Thứ Tư, 26 tháng 2, 2020

I got arrested for illegally downloading Wikipedia in its entirety

...before I got arrested I said "wait I can explain everything

A Texan walks into an Irish bar...

A Texan walks into a pub in Ireland and clears his voice to the crowd of drinkers. He says, "I hear you Irish are a bunch of hard drinkers. I'll give $500 American dollars to anybody in here who can drink 10 pints of Guinness back to back."

The room is quiet and no one takes up the Texan's offer. One man even leaves. Thirty minutes later the same gentleman who left shows back up and taps the Texan on the shoulder. "Is your bet still good?" asks the Irishman.

The Texan says yes and asks the bartender to line up 10 pints of Guinness. Immediately the Irishman tears into all 10 of the pint glasses, drinking them all back to back. The other pub patrons cheer as the Texan sits in amazement.

The Texan gives the Irishman the $500 and says, "If ya don't mind me askin', where did you go for that 30 minutes you were gone?"

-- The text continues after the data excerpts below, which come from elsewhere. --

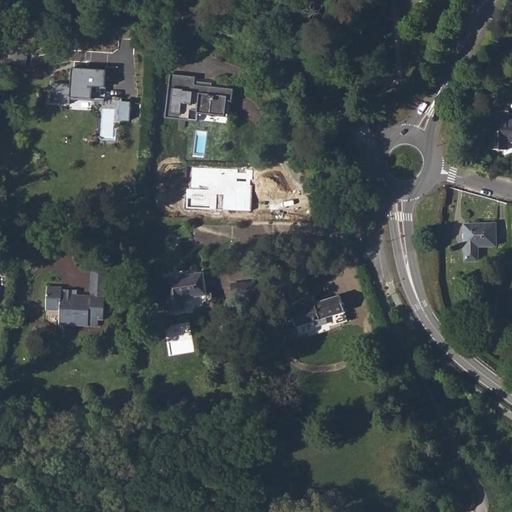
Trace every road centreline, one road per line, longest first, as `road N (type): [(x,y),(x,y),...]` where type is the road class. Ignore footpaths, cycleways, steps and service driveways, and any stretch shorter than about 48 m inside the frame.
road 1 (track): [(399,216),(371,223),(379,288),(480,490),(478,511)]
road 2 (residential): [(357,137),(293,68),(244,38),(150,13),(58,5)]
road 3 (secondary): [(511,394),(428,325),(405,262),(399,216)]
road 4 (secondary): [(487,0),(429,112)]
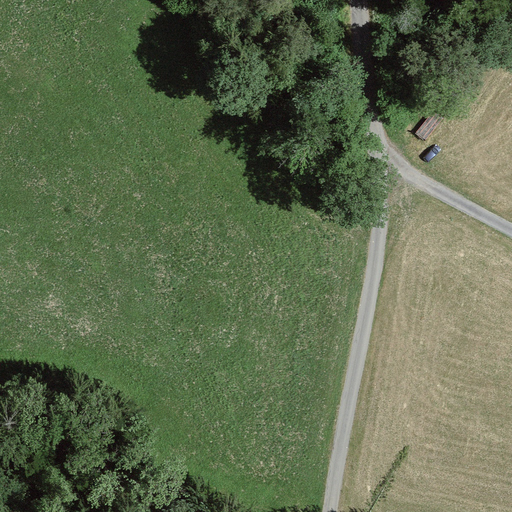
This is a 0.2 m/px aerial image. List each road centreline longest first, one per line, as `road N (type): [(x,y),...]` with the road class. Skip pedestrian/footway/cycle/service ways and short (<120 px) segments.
road 1 (track): [(511,233),(374,150)]
road 2 (track): [(493,0),(442,53),(366,85)]
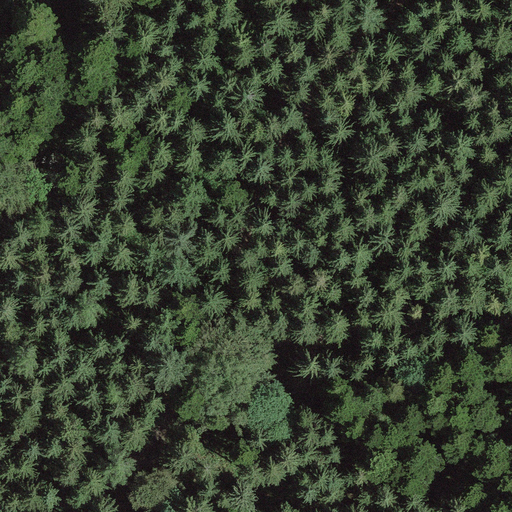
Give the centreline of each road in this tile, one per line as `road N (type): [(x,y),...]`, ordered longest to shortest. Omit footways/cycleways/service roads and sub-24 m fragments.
road 1 (track): [(87,511),(151,446),(209,352),(254,205),(301,113),(401,0)]
road 2 (track): [(511,322),(344,332),(259,330),(220,319)]
road 3 (track): [(332,464),(276,407),(239,324)]
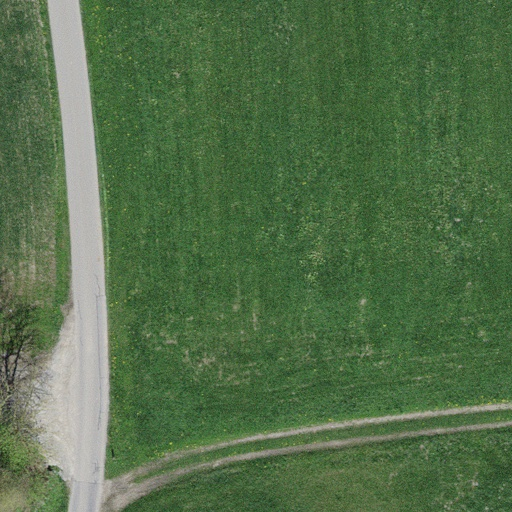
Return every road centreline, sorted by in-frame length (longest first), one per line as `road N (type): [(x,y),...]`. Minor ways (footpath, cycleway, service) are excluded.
road 1 (unclassified): [(55,0),(72,140),(83,373)]
road 2 (track): [(0,382),(83,373),(82,511)]
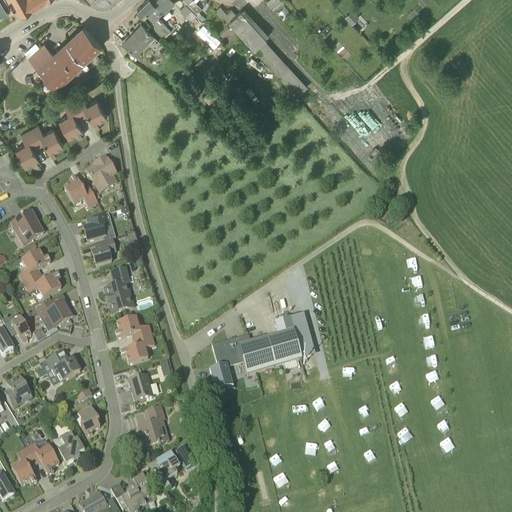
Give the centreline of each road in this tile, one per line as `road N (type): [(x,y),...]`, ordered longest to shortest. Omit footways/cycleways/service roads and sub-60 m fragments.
road 1 (unclassified): [(216,511),(198,408),(138,217),(102,19)]
road 2 (track): [(296,273),(364,220),(511,313)]
road 3 (residential): [(38,511),(107,468),(117,427),(98,339)]
road 4 (track): [(469,0),(373,81),(330,98)]
road 5 (residential): [(38,192),(71,246),(98,339)]
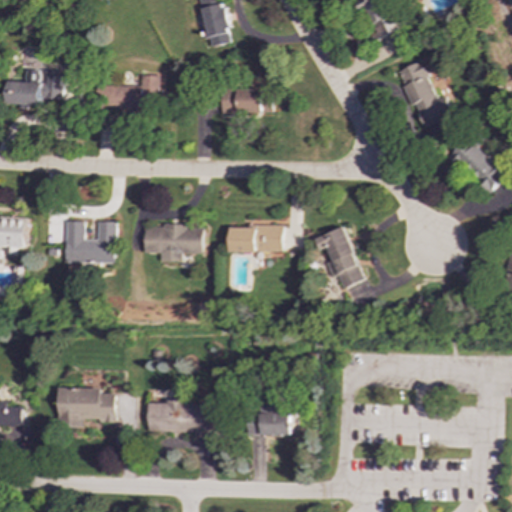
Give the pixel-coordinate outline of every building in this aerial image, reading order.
[(199,0),(206,28),(202,29),(205,39),(209,38),(211,48),(231,44),(227,28),(231,28),(226,6),(222,7),(220,0),(199,0)] [(357,0),(375,42),(389,35),(393,44),(402,41),(384,0),(357,0)] [(399,71),(424,128),(455,115),(447,96),(439,100),(427,73),(434,70),(429,58),(399,71)] [(61,100),(63,71),(44,70),(44,72),(19,71),(18,81),(6,81),(5,104),(40,106),(40,99),(61,100)] [(140,86),(104,86),(104,110),(157,110),(158,75),(140,75),(140,86)] [(272,113),(272,89),(222,89),(222,113),(272,113)] [(451,157),(492,193),(510,173),(478,144),(470,153),(461,145),(451,157)] [(0,246),(8,247),(7,255),(18,255),(19,248),(28,249),(29,220),(0,218),(0,246)] [(118,222),(99,222),(99,241),(86,240),(86,221),(67,221),(67,263),(118,263),(118,222)] [(146,254),(163,254),(163,261),(184,262),(184,254),(204,254),(205,228),(190,228),(190,224),(164,224),(164,228),(147,227),(146,254)] [(284,226),(231,226),(231,252),(284,252),(284,226)] [(367,280),(345,227),(318,238),(334,279),(340,276),(345,289),(367,280)] [(120,394),(105,394),(105,389),(62,388),(62,418),(69,418),(69,427),(86,428),(86,420),(120,421),(120,394)] [(216,432),(216,405),(189,405),(189,400),(169,400),(169,404),(151,403),(151,432),(216,432)] [(293,435),(293,414),(280,413),(280,407),(270,407),(269,415),(249,414),(249,435),(293,435)]
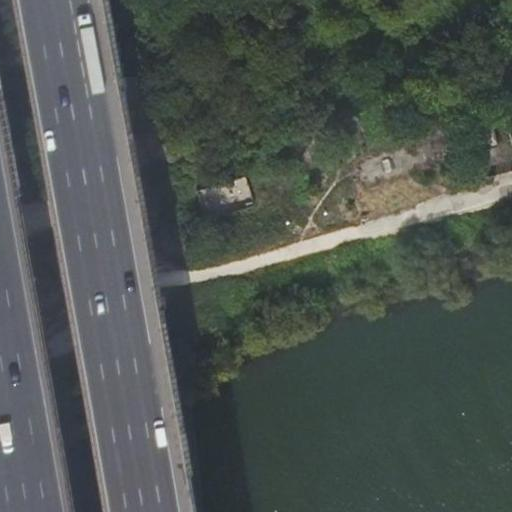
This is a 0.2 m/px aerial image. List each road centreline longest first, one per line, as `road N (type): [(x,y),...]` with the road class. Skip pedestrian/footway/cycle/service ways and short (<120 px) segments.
road 1 (track): [(511,193),(141,297),(0,374)]
road 2 (motorway): [(122,511),(42,0)]
road 3 (unclassified): [(0,38),(24,48),(51,153),(84,237),(141,297)]
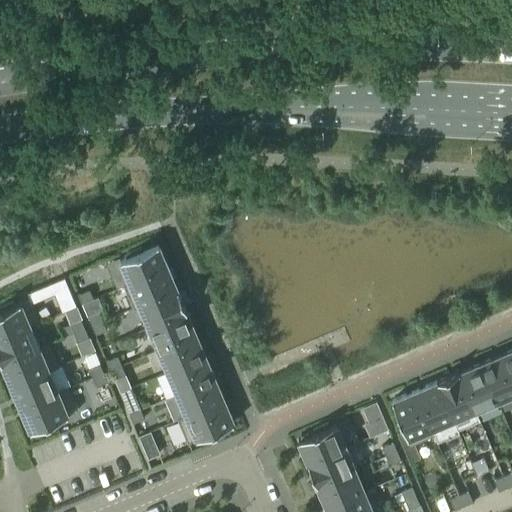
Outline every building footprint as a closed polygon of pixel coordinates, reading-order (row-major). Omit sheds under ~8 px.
[(127,257),(120,259),(129,282),(130,282),(167,266),(158,243),(142,250),(140,247),(125,253),(127,257)] [(129,282),(123,284),(133,309),(140,306),(139,304),(177,288),(167,266),(130,282),(129,282)] [(76,305),(64,277),(57,280),(37,288),(41,298),(54,293),(62,311),(76,305)] [(177,288),(139,304),(140,306),(148,326),(186,311),(177,288)] [(89,289),(78,294),(82,303),(93,298),(89,289)] [(0,337),(29,325),(30,326),(39,322),(29,298),(13,305),(12,301),(0,306),(0,337)] [(98,311),(87,316),(91,325),(102,320),(98,311)] [(186,311),(148,326),(158,349),(195,333),(186,311)] [(80,319),(69,323),(73,332),(84,328),(80,319)] [(102,320),(91,325),(95,334),(106,330),(102,320)] [(0,361),(1,363),(39,347),(39,346),(30,326),(29,325),(0,337),(0,361)] [(84,328),(73,332),(77,342),(88,337),(84,328)] [(195,333),(158,349),(167,371),(205,355),(195,333)] [(39,347),(1,363),(11,385),(48,369),(49,370),(58,366),(47,342),(39,346),(39,347)] [(511,348),(503,353),(511,374),(511,348)] [(511,392),(511,374),(503,353),(480,362),(496,400),(511,392)] [(117,355),(106,360),(110,369),(121,364),(117,355)] [(205,355),(167,371),(176,393),(214,377),(205,355)] [(496,400),(480,362),(458,371),(474,409),(496,400)] [(99,363),(88,367),(92,377),(103,372),(99,363)] [(121,364),(110,369),(114,378),(125,374),(121,364)] [(49,370),(48,369),(11,385),(20,407),(58,391),(57,390),(49,370)] [(474,409),(458,371),(436,380),(436,381),(452,418),(474,409)] [(103,372),(92,377),(96,386),(107,381),(103,372)] [(214,377),(176,393),(186,414),(186,415),(223,399),(214,377)] [(452,418),(436,381),(414,390),(430,428),(431,427),(452,418)] [(58,391),(20,407),(30,430),(76,411),(66,387),(57,390),(58,391)] [(414,390),(391,400),(410,444),(434,434),(431,427),(430,428),(414,390)] [(136,399),(125,404),(128,413),(140,408),(136,399)] [(186,414),(177,418),(187,442),(233,422),(223,399),(186,415),(186,414)] [(140,408),(128,413),(133,423),(144,418),(140,408)] [(313,432),(297,439),(307,462),(345,446),(335,423),(329,426),(327,422),(312,429),(313,432)] [(149,431),(138,435),(142,445),(153,440),(149,431)] [(393,441),(381,446),(385,455),(396,450),(393,441)] [(354,468),(345,446),(307,462),(317,484),(354,468)] [(396,450),(385,455),(389,464),(400,460),(396,450)] [(363,490),(354,468),(317,484),(326,506),(363,490)] [(511,472),(511,471),(502,475),(507,486),(511,484),(511,472)] [(502,475),(493,479),(498,490),(507,486),(502,475)] [(411,485),(400,490),(404,499),(415,494),(411,485)] [(372,511),(363,490),(326,506),(328,511),(372,511)] [(468,490),(458,494),(463,505),(472,501),(468,490)] [(415,494),(404,499),(408,508),(419,504),(415,494)] [(463,505),(458,494),(449,498),(454,509),(463,505)]
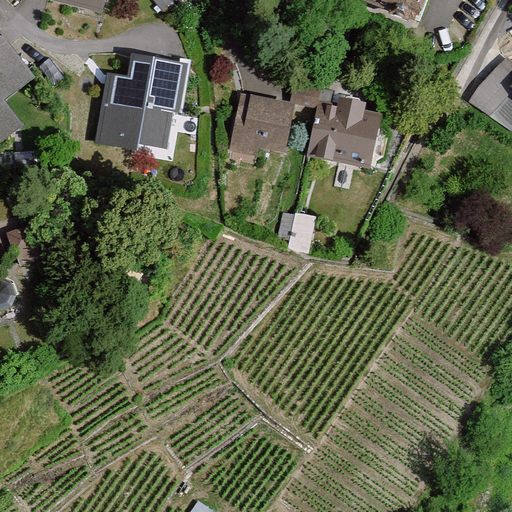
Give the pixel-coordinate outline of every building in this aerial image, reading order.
[(51,0),(104,13),(107,0),(51,0)] [(379,0),(426,17),(432,0),(379,0)] [(0,149),(31,124),(11,98),(38,75),(9,40),(0,48),(0,149)] [(178,162),(190,66),(114,56),(102,152),(178,162)] [(288,157),(293,104),(240,98),(234,152),(288,157)] [(311,161),(385,167),(390,112),(316,105),(311,161)] [(289,247),(310,248),(312,214),(290,213),(289,247)] [(0,276),(0,310),(12,306),(16,295),(10,280),(0,277),(0,276)]
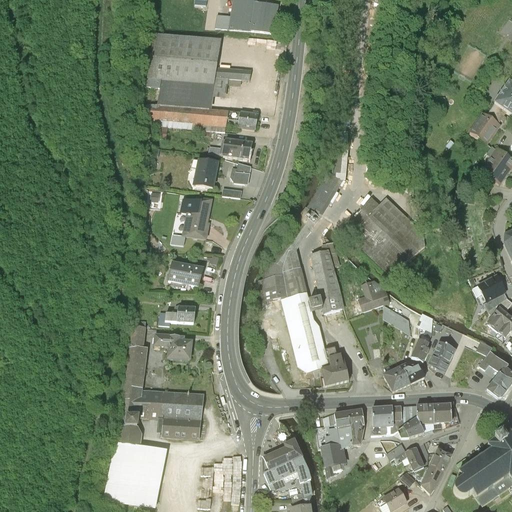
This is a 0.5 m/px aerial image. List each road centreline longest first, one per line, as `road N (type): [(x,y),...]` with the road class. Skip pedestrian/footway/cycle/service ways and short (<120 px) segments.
road 1 (track): [(72,511),(110,352),(124,248),(122,183),(96,67),(99,0)]
road 2 (secondary): [(302,0),(284,143),(228,308),(229,361),(239,388),(255,402)]
road 3 (secondary): [(503,415),(462,398),(255,402)]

The Irishman replies, "Oh...I had to go to the pub down the street to see if I could do it first."

Patient: am I gonna be fine, doctor?

Doctor: I doubt it. Mercury is in Uranus.

Patient: I'm not into this astrology shit.

Doctor: Me neither, my thermometer just broke.

Two clowns are eating a cannibal. One looks at the other and says:

‘I think we got this joke wrong’.

I have sex daily

I mean I have daily sex

I mean I have dyslexia

A priest, a minister, and a rabbit walk into a blood bank....

The rabbit says, I think I might be a type o

Guy runs into a bar, yells "Quick! How tall is a penguin?"

Bartender says "Three feet tall."

Guy says "Oh my God! I just ran over a nun!"